Affaire Caubère : la plaignante, Solveig Halloin, témoigne

Solveig Halloin, la femme qui accuse Philippe Caubère de l'avoir violé en 2010, témoigne pour la première fois à visage découvert [Capture HuffPost]

L'homme de théâtre Philippe Caubère est visé par une enquête du Parquet de Paris, accusé de viol pour des faits qui remontent à 2010. Pour la première fois à visage découvert, la victime présumée, Solveig Halloin, témoigne.

Dans une interview donnée au HuffPost, la dramaturge décrit sa rencontre, les échanges avec le comédien et metteur en scène Philippe Caubère, puis l’emprise psychologique jusqu’au viol qu’elle dit avoir subi.

Solveig Halloin raconte avoir rencontré pour la première fois le metteur en scène, en 2010, à Toulouse, après la représentation d’une pièce à laquelle il avait collaboré. «Moi j’étais très impressionnée, se souvient-elle, j’étais face à quelqu’un qui représentait beaucoup pour moi». Le sexagénaire l'invite à boire un verre et lui demande son numéro. «A partir de là, le cauchemar a commencé.»

«Je ne vivais plus qu'à travers Caubère»

Depuis cette rencontre, la jeune femme, qui vit à Toulouse, est très régulièrement sollicitée. «Il enchaîne les textos mièvres et romantiques, soutient-elle, qui se transforment très vite en messages intrusifs puis salaces, il m'appelle sans cesse.» Elle le rejoint une première fois à Paris, où elle confie avoir été physiquement agressée : «Il m’a écarté les cuisses tellement brutalement que j’ai fait une déchirure. J’ai eu mal.» 

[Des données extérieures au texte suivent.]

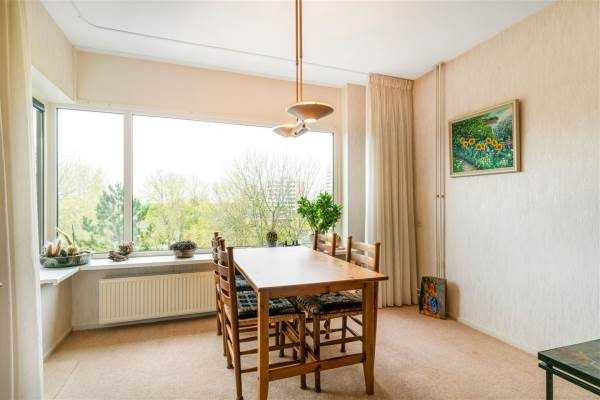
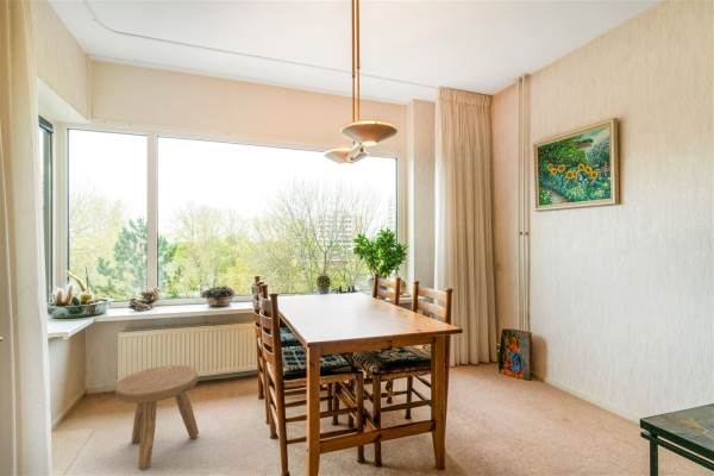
+ stool [114,364,200,470]
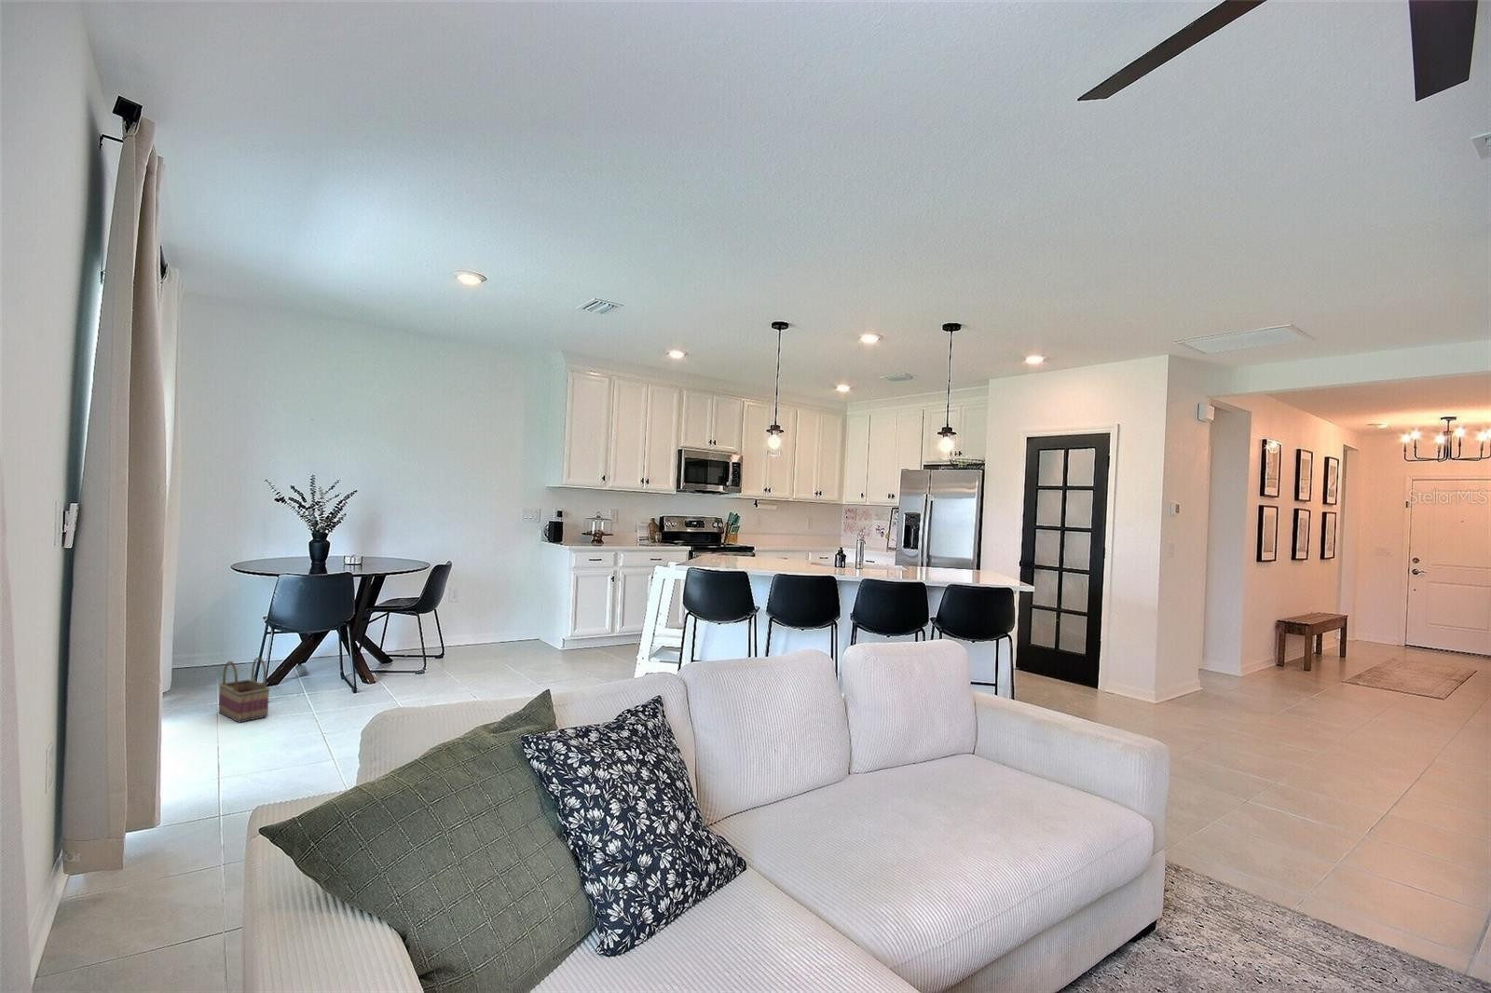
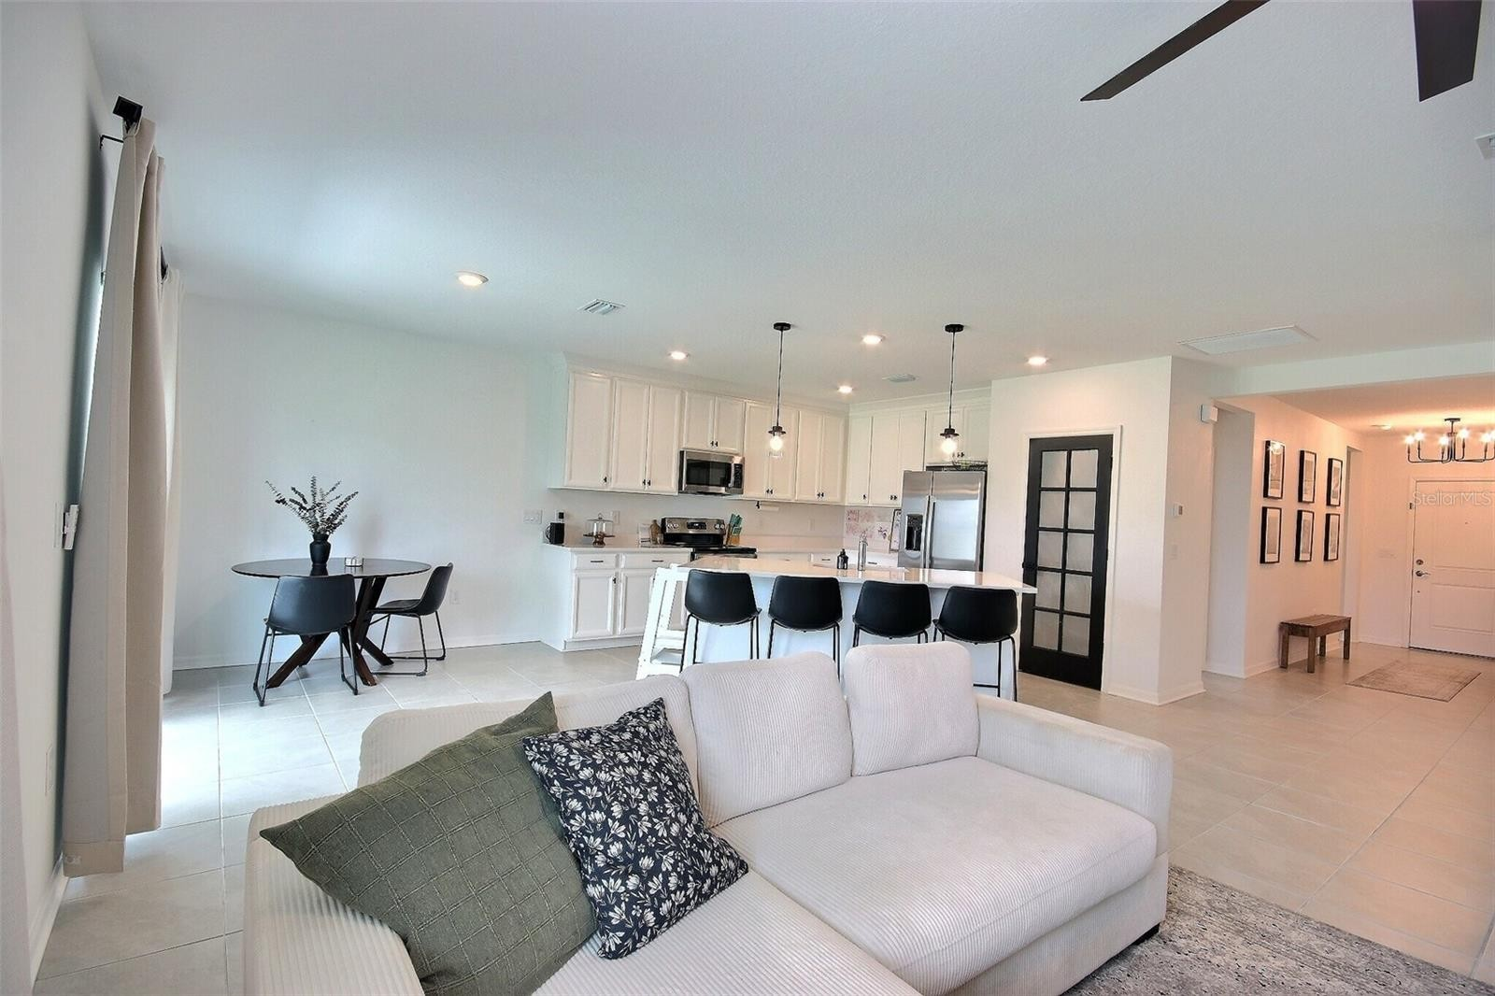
- basket [217,657,272,724]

La jeune femme est bouleversée par la nature de cette relation, qu'elle considérait d'un point de vue artistique : «J’ai commencé à appeler de l’aide, j’ai pas trouvé d’aide», se rappelle-t-elle, «une part de moi était totalement sous emprise d’un truc que je ne connaissais pas mais qui était hyper puissant». 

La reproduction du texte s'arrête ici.